▶ Apply what you read:
- A) Print the passage of the Stihl pole pruner thread that begins at the words "Hey guys, so" and stops after the words "answer for me?".
- B) Proceed with the forum thread about fitting a hedge trimmer attachment to the Stihl HT 101, starting right after its last line.

▶ Passage:
■ ■ ■ ■

# STIHL HT 101 attachment possibility?



## chhonos (Sep 28, 2011)

Hey guys, so I have a Stihl ht 101 pole pruner and I am wondering if it is possible to add a hedge trimmer attachment. I saw a guy who was selling an ht 101 with a hedge trimmer attachment, but when I looked it up online it doesnt have any reference to an attachment on this type. Are there any stihl trimmer attachments that will work with this model? And I do have a good reason for asking this...I have a hedge to trim that is 13 feet wide and I can only trim it from one side with scafolding etc...
So anyone have an answer for me?
Thanks


----------



## 2treeornot2tree (Sep 28, 2011)

I have used my hedge trimmer attachment on my stihl pole saw. It works pretty good. I Trimmed a really large holly bush.


----------



## sgreanbeans (Sep 28, 2011)

So, what ur sayin ism that I can buy one of those quick attach deals they sale and put it on the end of my pole saw? If so, THAT IS AWESOME! I was just looking for a extended hedge trimmer, all me landscaper buds said don't buy the quick attachment power head, goes bad real fast. I ended up buying a real nice Shindawa. But what yur talkin bout sounds good!


----------



## lone wolf (Sep 28, 2011)

■ ■ ■ ■

▶ Provided data:
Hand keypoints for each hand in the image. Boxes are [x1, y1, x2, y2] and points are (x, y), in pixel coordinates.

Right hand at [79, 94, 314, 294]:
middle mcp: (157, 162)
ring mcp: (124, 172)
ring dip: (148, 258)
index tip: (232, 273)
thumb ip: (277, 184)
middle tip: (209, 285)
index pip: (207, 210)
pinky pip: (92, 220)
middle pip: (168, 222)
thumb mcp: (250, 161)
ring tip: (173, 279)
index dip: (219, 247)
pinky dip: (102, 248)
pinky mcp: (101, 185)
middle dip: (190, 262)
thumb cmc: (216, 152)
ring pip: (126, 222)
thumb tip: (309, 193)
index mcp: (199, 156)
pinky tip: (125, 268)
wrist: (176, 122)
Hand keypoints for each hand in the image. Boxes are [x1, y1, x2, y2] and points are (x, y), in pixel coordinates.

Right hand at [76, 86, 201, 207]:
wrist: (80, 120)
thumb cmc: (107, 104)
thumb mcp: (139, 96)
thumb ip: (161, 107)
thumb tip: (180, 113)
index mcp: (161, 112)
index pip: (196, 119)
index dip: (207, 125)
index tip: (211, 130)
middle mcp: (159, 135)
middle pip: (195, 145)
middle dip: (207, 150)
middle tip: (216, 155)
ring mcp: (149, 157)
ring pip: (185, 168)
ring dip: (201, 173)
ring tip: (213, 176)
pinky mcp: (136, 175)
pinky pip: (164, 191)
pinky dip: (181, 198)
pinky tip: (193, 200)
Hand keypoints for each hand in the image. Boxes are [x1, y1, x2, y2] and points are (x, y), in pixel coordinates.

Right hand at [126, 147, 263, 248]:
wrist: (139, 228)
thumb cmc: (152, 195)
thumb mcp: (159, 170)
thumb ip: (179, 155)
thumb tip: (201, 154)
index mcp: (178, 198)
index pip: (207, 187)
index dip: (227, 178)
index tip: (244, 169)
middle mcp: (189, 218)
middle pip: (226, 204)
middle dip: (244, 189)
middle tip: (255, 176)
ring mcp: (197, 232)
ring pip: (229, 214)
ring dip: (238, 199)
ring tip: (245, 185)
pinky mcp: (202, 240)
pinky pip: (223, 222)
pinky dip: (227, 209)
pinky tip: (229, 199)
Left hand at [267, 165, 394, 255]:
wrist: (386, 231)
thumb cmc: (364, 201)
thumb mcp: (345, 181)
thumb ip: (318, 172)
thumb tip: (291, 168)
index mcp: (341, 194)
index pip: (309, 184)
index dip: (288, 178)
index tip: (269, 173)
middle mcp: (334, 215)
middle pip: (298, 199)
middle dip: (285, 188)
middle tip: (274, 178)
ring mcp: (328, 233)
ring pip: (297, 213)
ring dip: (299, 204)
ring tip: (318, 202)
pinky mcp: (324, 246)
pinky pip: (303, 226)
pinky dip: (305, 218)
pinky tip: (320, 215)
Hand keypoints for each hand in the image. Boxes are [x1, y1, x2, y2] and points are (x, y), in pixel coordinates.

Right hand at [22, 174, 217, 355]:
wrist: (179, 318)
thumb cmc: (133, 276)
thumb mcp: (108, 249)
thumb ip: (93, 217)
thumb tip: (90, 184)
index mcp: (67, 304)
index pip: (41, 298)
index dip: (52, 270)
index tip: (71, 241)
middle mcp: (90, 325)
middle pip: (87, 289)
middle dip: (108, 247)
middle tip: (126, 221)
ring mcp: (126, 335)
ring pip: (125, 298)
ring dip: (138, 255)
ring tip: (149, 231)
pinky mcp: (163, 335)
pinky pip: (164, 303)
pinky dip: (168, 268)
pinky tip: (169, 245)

■ ■ ■ ■

▶ Response list:
- A)
Hey guys, so I have a Stihl ht 101 pole pruner and I am wondering if it is possible to add a hedge trimmer attachment. I saw a guy who was selling an ht 101 with a hedge trimmer attachment, but when I looked it up online it doesnt have any reference to an attachment on this type. Are there any stihl trimmer attachments that will work with this model? And I do have a good reason for asking this...I have a hedge to trim that is 13 feet wide and I can only trim it from one side with scafolding etc...
So anyone have an answer for me?

- B)
chhonos said:


> Hey guys, so I have a Stihl ht 101 pole pruner and I am wondering if it is possible to add a hedge trimmer attachment. I saw a guy who was selling an ht 101 with a hedge trimmer attachment, but when I looked it up online it doesnt have any reference to an attachment on this type. Are there any stihl trimmer attachments that will work with this model? And I do have a good reason for asking this...I have a hedge to trim that is 13 feet wide and I can only trim it from one side with scafolding etc...
> So anyone have an answer for me?
> Thanks


 
Yup it will fit ,the Stihl one that is.They will also fit the larger weedwackers too


----------



## 2treeornot2tree (Sep 28, 2011)

You can not us the quick attach. You have to bolt the attachments on and off. It takes a couple minutes. I like a solid shaft trimmer so I bought one of them and then just buy the attachments without the quick attach pole.


----------



## lone wolf (Sep 28, 2011)

2treeornot2tree said:


> You can not us the quick attach. You have to bolt the attachments on and off. It takes a couple minutes. I like a solid shaft trimmer so I bought one of them and then just buy the attachments without the quick attach pole.


 
All mine are bolt on and the swap back and forth with my weedwacker FS120 and my HT131.


----------



## lone wolf (Sep 28, 2011)

Interchangeable Gearboxes - Features & Accessories


----------



## chhonos (Sep 29, 2011)

yes...this is all great to hear...
But again...
One of you sent me a link to the stihl website...
there is nothing on the stihl website that says any of the hedgetrimmer attachment ends are compatible. 
Can any of you give me a part number so I will know which one to order?
One of you also mentioned that you have to unbolt the saw attachment and rebolt on a hedgetrimmer attachment. This is true...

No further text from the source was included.